### RECORDS SUPPLIED
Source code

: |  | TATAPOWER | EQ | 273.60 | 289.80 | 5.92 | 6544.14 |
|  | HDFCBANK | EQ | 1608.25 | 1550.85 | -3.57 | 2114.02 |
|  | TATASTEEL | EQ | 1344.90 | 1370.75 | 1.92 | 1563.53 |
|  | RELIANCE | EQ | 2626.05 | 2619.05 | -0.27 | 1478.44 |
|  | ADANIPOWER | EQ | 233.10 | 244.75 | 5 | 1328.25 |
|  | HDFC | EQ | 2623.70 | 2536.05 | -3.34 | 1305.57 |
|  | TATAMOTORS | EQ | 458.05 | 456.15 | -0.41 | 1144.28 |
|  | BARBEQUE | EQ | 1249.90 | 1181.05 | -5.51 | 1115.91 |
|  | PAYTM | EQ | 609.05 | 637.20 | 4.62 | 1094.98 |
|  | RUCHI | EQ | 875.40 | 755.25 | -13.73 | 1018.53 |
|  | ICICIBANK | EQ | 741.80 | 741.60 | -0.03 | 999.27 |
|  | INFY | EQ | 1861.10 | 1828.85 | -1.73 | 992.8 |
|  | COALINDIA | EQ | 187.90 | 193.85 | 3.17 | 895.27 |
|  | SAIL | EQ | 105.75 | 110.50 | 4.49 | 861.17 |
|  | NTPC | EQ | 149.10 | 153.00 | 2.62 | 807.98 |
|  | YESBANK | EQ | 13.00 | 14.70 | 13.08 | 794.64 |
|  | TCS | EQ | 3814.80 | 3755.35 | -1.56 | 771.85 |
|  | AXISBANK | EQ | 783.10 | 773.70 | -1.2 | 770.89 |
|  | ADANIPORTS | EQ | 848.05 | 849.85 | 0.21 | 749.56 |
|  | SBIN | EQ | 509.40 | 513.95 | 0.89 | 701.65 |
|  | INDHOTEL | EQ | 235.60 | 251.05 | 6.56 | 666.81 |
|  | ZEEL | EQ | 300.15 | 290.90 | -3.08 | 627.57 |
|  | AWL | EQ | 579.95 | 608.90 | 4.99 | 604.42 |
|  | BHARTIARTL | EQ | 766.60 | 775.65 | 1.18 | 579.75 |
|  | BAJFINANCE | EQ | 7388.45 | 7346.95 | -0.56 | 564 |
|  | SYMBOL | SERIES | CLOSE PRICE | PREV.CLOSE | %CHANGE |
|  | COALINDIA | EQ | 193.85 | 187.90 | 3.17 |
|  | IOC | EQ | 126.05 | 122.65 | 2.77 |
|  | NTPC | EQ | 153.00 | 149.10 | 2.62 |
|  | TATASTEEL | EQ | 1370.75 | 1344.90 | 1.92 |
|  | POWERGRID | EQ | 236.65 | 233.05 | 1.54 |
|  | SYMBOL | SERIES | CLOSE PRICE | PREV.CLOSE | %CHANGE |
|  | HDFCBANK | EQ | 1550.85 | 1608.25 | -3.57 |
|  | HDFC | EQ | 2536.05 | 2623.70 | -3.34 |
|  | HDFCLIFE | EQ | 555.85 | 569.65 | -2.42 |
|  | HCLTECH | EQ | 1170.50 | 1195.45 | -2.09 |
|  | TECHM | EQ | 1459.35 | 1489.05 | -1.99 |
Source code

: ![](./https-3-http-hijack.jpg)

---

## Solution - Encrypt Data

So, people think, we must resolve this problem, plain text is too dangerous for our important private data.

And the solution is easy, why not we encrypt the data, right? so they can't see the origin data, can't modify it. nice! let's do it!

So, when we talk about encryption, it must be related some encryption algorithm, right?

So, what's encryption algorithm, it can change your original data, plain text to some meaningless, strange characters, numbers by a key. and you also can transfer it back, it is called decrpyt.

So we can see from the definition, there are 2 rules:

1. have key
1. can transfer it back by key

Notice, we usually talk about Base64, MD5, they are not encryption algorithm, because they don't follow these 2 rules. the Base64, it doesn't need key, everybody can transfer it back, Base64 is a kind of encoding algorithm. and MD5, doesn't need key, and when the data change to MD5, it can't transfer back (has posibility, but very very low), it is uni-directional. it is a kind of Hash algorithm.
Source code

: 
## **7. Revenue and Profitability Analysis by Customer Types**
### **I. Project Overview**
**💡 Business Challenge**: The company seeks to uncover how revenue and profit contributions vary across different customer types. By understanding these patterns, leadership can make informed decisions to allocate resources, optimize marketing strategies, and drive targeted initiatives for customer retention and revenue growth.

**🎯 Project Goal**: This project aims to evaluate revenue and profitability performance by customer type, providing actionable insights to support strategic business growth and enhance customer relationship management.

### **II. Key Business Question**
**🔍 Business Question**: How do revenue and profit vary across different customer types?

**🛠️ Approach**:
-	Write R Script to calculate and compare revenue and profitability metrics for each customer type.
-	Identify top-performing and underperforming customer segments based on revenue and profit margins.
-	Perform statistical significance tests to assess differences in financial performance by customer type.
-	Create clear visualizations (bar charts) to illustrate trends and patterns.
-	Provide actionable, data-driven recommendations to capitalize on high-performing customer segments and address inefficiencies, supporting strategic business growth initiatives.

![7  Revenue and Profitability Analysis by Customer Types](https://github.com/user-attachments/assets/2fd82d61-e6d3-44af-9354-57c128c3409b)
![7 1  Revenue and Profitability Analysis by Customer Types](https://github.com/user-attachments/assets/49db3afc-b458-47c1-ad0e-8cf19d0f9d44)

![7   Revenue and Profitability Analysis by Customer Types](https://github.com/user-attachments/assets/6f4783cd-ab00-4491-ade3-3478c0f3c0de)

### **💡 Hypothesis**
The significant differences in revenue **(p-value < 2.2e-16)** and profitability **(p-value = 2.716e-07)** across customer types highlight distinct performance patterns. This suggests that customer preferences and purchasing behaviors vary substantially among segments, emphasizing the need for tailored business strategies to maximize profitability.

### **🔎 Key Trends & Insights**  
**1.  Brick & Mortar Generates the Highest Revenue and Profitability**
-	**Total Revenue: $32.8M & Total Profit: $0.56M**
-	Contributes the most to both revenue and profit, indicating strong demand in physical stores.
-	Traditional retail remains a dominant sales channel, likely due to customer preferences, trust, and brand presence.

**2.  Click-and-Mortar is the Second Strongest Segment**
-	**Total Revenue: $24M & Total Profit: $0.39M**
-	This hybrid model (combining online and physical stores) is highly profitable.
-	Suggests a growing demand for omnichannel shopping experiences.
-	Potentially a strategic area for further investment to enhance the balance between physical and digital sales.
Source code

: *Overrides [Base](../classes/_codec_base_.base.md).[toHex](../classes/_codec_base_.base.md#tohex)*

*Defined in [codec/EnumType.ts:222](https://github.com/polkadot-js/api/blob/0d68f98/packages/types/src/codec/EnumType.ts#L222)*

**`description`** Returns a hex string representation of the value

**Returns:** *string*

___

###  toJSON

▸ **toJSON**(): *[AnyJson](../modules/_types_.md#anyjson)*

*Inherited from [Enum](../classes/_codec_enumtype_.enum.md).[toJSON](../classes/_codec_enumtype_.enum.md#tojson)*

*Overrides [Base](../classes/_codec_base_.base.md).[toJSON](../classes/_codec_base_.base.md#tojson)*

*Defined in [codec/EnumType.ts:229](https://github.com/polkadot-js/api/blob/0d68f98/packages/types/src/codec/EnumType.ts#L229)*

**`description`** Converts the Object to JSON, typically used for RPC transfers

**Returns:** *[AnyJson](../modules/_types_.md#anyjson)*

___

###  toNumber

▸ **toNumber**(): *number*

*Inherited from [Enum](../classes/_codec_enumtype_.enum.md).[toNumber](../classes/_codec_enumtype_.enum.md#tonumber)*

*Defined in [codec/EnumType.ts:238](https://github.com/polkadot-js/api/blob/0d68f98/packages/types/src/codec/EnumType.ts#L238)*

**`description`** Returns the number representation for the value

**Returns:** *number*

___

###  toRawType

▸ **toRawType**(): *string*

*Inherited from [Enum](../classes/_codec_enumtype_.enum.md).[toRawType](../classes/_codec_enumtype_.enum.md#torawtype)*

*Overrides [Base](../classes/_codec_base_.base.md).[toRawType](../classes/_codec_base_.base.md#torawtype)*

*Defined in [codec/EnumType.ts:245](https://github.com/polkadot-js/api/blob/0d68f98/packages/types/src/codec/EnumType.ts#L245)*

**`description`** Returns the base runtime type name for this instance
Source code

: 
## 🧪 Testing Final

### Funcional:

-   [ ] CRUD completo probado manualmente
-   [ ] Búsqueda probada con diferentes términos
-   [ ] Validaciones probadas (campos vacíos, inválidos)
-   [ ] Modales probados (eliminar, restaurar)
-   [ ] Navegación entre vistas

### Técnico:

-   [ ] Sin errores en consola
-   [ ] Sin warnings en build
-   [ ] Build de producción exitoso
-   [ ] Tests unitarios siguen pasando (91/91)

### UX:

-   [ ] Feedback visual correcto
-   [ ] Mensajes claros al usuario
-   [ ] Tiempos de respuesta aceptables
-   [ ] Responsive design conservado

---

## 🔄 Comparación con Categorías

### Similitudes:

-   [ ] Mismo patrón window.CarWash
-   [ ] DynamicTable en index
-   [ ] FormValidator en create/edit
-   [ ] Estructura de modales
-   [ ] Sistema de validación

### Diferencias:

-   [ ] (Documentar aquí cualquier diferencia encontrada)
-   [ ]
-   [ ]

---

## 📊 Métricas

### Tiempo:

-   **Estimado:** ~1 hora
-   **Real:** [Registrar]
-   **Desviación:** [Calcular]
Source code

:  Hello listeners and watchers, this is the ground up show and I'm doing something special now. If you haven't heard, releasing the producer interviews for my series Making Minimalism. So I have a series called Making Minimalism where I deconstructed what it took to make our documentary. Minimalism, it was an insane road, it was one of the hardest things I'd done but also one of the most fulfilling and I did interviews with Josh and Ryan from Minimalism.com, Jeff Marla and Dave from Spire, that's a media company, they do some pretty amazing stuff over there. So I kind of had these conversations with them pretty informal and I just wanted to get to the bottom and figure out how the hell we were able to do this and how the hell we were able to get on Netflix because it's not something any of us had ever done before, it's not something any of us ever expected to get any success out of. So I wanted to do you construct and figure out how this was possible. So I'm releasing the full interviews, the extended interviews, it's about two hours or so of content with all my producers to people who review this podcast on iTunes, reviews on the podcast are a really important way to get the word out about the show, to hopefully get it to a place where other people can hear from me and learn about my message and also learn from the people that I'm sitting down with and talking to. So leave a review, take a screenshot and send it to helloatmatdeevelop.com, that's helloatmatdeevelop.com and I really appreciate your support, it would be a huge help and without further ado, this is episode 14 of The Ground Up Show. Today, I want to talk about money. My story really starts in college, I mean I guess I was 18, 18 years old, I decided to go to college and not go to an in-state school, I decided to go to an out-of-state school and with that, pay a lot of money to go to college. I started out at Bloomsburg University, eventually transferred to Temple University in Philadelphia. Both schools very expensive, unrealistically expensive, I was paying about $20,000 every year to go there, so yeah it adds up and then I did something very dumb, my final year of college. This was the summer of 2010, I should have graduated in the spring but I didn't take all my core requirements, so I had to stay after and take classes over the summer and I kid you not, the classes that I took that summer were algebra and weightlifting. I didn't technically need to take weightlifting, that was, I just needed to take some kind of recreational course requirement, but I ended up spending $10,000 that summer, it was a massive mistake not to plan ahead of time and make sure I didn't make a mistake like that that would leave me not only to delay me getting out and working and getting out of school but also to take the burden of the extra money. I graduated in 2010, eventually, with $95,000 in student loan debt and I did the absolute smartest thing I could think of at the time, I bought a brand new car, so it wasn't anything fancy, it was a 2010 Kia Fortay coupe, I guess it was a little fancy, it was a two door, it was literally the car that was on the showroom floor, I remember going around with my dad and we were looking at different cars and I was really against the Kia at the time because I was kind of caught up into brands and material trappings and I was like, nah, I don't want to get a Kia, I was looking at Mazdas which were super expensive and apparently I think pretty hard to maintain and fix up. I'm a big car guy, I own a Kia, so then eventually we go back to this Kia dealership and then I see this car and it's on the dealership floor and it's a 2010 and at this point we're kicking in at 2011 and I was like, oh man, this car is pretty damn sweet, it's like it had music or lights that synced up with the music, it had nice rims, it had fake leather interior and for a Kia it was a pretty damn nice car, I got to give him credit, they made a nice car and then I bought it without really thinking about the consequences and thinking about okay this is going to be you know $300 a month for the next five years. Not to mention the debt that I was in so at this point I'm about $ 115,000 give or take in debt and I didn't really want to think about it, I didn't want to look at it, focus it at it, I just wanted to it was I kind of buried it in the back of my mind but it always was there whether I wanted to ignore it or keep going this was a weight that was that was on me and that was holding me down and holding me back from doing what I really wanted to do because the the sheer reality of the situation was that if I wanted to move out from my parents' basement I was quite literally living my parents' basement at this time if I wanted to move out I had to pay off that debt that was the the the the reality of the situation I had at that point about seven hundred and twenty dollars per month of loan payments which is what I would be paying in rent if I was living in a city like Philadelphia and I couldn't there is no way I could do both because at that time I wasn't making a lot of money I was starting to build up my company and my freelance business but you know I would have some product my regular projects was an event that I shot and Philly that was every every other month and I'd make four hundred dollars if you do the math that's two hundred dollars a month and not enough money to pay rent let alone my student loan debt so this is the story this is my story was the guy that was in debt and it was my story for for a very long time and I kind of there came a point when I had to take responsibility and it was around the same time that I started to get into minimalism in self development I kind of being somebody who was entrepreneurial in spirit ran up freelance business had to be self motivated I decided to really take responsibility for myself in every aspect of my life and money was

### JOB ITEM
What lines in the listing above hold the string "enhance"? List them.

### ANSWER FOR THIS EXERCISE
**🎯 Project Goal**: This project aims to evaluate revenue and profitability performance by customer type, providing actionable insights to support strategic business growth and enhance customer relationship management.
-	Potentially a strategic area for further investment to enhance the balance between physical and digital sales.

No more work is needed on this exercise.